Rory and her friends are reeling from a series of sudden and tragic events. While racked with grief, Rory tries to determine if she acted in time to save a member of the squad. If she did, how do you find a ghost? Also, Rory’s classmate Charlotte has been kidnapped by Jane and her nefarious organization. Evidence is uncovered of a forty-year-old cult, ten missing teenagers, and a likely mass murder. Everything indicates that Charlotte’s in danger, and it seems that something much bigger and much more terrible is coming.

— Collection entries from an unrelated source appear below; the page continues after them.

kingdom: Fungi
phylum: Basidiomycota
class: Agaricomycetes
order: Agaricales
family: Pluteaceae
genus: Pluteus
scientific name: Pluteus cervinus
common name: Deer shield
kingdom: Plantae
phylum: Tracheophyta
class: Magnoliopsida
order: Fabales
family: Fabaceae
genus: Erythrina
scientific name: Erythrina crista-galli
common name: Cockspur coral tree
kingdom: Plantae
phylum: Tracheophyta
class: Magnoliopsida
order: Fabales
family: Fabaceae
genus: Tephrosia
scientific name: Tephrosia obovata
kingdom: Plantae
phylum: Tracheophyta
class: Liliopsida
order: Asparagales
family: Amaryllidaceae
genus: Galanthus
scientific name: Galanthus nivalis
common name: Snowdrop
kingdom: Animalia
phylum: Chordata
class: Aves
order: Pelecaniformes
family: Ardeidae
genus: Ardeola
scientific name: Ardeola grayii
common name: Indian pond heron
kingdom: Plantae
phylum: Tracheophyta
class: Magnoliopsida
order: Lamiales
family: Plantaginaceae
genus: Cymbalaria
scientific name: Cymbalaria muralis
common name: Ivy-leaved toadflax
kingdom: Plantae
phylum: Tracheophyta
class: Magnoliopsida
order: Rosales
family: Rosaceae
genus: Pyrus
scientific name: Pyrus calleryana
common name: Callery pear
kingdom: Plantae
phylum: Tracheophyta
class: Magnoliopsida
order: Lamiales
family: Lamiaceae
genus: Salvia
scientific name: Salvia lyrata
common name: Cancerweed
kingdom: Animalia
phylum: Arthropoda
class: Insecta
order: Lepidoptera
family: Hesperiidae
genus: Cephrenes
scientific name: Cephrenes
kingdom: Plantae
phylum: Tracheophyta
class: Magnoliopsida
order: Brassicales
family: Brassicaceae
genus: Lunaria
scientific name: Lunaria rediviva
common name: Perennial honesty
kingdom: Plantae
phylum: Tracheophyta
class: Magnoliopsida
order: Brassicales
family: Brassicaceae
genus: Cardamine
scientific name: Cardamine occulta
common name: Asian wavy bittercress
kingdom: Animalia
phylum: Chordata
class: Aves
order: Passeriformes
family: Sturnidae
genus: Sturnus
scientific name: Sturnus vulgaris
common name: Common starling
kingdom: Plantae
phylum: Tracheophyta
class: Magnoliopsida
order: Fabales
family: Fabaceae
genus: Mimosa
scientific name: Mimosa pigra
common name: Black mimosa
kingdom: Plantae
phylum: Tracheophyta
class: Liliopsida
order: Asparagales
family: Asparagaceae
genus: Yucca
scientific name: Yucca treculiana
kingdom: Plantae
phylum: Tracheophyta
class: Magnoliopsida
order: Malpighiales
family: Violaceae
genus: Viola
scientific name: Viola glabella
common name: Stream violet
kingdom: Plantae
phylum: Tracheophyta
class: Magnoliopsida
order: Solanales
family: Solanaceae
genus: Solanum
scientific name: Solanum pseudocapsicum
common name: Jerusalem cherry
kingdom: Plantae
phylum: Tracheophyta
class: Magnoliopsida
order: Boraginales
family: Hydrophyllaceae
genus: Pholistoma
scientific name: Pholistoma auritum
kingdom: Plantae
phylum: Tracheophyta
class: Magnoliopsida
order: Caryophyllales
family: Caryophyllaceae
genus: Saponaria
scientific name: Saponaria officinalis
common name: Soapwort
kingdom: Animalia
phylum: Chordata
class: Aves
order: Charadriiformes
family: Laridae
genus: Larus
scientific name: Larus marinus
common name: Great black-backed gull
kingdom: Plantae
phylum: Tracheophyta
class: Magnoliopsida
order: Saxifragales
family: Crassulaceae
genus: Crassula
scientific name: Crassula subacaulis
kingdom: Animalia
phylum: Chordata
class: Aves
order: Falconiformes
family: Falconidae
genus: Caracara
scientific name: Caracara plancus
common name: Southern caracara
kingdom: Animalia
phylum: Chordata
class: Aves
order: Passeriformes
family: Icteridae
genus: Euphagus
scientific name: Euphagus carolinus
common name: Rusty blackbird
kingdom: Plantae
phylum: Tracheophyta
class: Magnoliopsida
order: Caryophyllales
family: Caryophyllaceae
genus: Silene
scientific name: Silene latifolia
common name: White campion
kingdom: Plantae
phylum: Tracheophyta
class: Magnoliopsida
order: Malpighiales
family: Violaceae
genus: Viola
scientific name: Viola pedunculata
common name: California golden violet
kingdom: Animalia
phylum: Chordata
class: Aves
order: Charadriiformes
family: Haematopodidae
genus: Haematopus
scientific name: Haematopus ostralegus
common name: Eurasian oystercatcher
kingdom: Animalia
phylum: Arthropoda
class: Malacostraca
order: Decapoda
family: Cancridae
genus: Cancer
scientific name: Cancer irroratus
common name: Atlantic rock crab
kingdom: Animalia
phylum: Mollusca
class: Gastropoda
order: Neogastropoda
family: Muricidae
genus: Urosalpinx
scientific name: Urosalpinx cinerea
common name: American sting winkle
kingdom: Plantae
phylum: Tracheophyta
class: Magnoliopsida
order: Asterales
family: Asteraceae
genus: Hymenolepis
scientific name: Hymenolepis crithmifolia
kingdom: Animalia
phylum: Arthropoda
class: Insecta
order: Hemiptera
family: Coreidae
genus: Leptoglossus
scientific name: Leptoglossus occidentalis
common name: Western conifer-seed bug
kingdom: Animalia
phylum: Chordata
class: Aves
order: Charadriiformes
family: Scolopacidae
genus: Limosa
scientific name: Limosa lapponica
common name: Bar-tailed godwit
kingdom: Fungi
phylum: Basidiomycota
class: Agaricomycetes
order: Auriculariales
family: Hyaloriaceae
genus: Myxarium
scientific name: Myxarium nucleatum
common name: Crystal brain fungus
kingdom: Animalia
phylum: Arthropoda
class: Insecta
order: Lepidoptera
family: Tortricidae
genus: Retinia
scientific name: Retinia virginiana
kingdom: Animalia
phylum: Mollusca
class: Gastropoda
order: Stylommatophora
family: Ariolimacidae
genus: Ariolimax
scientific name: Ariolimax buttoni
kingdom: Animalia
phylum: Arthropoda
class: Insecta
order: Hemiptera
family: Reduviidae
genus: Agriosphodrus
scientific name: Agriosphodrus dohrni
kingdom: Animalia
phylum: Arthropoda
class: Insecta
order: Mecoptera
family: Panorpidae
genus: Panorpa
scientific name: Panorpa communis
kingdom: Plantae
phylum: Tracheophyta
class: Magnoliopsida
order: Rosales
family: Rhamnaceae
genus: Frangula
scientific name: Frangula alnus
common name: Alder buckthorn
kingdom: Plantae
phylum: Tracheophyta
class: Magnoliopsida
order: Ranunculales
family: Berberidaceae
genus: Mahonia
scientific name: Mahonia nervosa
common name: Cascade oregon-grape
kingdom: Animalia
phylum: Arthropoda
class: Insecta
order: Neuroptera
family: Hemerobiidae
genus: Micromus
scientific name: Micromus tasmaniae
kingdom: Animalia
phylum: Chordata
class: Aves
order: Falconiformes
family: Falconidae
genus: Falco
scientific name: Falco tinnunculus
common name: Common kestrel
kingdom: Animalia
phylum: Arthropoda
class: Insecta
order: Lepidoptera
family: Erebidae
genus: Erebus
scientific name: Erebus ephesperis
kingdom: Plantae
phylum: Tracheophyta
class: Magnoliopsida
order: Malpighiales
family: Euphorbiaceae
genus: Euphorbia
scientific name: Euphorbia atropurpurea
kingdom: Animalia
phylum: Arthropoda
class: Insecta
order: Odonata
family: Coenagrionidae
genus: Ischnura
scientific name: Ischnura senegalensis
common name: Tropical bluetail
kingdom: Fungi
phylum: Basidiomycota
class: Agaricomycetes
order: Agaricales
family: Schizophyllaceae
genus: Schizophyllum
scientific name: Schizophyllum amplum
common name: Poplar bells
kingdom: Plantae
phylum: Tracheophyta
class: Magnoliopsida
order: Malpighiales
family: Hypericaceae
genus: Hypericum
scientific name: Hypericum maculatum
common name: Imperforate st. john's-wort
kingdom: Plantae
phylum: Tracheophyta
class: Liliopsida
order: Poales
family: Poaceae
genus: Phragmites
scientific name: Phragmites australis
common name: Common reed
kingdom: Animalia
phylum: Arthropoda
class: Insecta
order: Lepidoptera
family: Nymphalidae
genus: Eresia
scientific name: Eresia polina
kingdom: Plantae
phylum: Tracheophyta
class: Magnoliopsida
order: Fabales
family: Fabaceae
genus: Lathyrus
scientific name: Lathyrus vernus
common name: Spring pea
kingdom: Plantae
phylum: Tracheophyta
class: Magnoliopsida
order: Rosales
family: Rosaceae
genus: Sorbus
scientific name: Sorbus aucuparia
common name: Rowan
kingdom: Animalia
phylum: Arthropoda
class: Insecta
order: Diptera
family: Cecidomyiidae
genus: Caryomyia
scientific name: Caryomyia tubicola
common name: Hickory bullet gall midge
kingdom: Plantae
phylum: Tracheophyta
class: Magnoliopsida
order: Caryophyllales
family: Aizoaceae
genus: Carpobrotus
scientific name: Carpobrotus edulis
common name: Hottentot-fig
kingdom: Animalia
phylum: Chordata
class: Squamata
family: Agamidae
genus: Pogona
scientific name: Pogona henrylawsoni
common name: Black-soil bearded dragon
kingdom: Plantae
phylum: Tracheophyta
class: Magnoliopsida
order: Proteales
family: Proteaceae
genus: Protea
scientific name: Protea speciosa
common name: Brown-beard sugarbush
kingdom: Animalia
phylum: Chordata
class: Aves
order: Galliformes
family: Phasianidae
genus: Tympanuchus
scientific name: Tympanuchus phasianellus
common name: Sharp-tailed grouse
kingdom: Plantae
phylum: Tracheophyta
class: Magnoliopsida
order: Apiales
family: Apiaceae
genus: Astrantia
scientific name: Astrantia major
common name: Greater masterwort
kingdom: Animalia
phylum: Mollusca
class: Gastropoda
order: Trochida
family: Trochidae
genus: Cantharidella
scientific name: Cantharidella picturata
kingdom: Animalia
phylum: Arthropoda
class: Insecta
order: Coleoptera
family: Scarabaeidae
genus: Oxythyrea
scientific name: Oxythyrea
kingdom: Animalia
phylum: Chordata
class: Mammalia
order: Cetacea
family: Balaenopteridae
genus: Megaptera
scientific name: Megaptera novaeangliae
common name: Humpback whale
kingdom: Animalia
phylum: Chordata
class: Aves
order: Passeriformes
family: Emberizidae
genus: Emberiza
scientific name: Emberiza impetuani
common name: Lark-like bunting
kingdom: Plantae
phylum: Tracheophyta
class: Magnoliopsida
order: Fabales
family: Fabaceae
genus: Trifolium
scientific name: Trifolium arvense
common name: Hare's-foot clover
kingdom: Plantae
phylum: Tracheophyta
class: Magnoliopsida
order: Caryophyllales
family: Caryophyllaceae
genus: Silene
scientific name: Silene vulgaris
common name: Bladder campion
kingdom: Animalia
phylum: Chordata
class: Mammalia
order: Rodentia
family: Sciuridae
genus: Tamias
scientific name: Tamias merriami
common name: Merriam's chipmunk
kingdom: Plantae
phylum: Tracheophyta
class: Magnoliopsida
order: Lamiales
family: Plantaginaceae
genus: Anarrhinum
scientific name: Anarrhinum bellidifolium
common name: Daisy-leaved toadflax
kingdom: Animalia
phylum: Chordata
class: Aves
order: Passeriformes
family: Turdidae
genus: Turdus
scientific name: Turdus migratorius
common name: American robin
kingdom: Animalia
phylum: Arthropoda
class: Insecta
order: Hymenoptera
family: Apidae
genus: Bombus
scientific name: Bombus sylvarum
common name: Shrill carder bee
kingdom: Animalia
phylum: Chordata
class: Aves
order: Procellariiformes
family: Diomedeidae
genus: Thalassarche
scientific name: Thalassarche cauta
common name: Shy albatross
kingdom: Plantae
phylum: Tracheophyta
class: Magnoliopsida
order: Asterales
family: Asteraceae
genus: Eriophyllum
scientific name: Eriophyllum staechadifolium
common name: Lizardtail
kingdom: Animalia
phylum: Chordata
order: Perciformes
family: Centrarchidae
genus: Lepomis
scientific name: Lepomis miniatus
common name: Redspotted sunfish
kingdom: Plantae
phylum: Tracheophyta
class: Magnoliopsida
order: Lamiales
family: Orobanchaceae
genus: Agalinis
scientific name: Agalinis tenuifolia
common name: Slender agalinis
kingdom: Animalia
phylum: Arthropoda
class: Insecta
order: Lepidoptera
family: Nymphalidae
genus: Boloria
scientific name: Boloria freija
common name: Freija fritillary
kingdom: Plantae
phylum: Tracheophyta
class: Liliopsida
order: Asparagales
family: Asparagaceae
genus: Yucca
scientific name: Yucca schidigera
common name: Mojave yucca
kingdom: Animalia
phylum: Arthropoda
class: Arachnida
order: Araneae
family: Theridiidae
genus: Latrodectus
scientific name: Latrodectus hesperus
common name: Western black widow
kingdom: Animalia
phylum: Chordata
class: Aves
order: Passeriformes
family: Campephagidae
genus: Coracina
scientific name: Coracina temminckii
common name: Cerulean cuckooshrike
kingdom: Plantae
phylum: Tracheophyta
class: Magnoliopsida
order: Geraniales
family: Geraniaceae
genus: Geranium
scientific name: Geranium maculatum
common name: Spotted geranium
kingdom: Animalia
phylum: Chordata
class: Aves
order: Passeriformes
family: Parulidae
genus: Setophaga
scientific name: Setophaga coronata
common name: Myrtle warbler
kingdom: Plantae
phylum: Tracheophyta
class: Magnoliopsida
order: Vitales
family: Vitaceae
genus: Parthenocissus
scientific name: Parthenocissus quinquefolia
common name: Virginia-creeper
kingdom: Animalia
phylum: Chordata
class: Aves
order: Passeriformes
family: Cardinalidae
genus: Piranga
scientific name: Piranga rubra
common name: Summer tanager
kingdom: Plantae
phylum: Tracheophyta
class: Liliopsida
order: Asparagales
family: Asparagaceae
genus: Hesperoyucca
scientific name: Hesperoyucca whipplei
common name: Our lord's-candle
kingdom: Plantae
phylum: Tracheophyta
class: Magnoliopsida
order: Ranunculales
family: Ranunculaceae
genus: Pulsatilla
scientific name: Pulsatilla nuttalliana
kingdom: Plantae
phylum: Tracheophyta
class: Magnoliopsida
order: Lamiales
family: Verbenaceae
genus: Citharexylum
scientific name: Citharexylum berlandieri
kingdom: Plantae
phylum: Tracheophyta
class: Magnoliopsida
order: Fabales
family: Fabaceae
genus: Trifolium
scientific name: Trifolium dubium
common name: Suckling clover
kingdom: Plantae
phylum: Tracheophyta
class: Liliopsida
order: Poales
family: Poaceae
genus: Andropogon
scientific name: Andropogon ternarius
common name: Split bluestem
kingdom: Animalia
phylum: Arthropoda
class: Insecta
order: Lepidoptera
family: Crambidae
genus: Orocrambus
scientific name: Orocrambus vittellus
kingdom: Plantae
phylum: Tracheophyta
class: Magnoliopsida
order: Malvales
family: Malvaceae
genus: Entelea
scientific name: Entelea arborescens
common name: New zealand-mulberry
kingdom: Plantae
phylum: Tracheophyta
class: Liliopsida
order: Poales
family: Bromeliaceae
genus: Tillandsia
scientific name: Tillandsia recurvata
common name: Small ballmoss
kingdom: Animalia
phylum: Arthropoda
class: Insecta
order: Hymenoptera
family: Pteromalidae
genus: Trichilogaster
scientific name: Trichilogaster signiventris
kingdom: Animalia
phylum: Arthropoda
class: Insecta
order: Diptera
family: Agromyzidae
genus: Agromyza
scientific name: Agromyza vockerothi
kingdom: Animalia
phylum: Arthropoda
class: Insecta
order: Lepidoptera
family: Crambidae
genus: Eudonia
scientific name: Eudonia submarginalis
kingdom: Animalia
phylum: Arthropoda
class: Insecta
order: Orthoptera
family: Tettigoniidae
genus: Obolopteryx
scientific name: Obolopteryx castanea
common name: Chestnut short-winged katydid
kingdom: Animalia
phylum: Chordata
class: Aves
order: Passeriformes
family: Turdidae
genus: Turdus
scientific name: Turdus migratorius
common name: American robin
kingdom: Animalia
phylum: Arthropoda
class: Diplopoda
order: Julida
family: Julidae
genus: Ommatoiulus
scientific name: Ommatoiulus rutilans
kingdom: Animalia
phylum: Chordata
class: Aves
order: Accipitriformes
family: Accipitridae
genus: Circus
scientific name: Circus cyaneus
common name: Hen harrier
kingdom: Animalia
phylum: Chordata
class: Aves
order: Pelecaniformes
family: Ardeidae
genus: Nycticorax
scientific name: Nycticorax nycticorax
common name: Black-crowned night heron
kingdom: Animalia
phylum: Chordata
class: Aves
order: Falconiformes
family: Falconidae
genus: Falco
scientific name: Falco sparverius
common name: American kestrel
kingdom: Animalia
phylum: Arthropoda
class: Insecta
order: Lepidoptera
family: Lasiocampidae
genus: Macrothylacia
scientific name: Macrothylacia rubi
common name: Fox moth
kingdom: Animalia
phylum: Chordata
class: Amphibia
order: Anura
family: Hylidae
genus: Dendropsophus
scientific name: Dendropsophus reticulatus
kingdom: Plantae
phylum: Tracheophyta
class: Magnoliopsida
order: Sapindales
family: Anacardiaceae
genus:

Time is running out as Rory fights to find her friends and the ghost squad struggles to stop Jane from unleashing her spectral nightmare on the entire city. In the process, they'll discover the existence of an organization that underpins London itself—and Rory will learn that someone she trusts has been keeping a tremendous secret.


I kind of really, really love this series. The concept might not be that unique, but the execution is and the characters simply stand out so much, and they're all so likable. 

Seriously, especially Rory's narration is so peppered with all of her own quirks and spleens, which make her so much more endearing to me as the reader. I'm pretty sure that this narrating style could also quickly go down the other cliff and come across as annoying, but personally, I loved it. 
The other main characters also have something about them that make them memorable and give them life, so that in the end, this story feels like it's about real people. The premise may be as absurd as can be, but the people involved are solid.

At this point, it's important to mention that the interweaving relationships are interesting, too. Friendships, romances, both past and present, as well as how the relationship might turn out between authority figures and "bosses" so to speak. It's all there, and it's executed so wonderfully. It's never a big part of the book — the focus is most definitely on the plot, and always has been throughout the series — but there might be a glance here or a word there that brings it all across so well. Especially Stephen and Rory's romance is so freaking well written, they're seriously one of my all time favorite couples now. They just work so well together.

As for the plot, well, let me just say that I read this within a single day. It was fast paced, and Johnson drops subtle hints every now and then so that I was literally dying to know what happens next. Seriously, I haven't been this engrossed in a book in some time. I was tempted to skip ahead every now and then, just to break the tension. But in the end, that's the best thing about this novel, the undercurrent of urgency that stretches across the whole book, the needing to know and being invested into every character's feelings and thoughts, hanging on to every single word. So, so good.

I'm so damn happy that there's a fourth book, because I am dying for more. And it doesn't feel like it's going to be some sort of page filler either, because that cliffhanger was horrible and needs to be resolved ASAP. I cannot wait for the next book.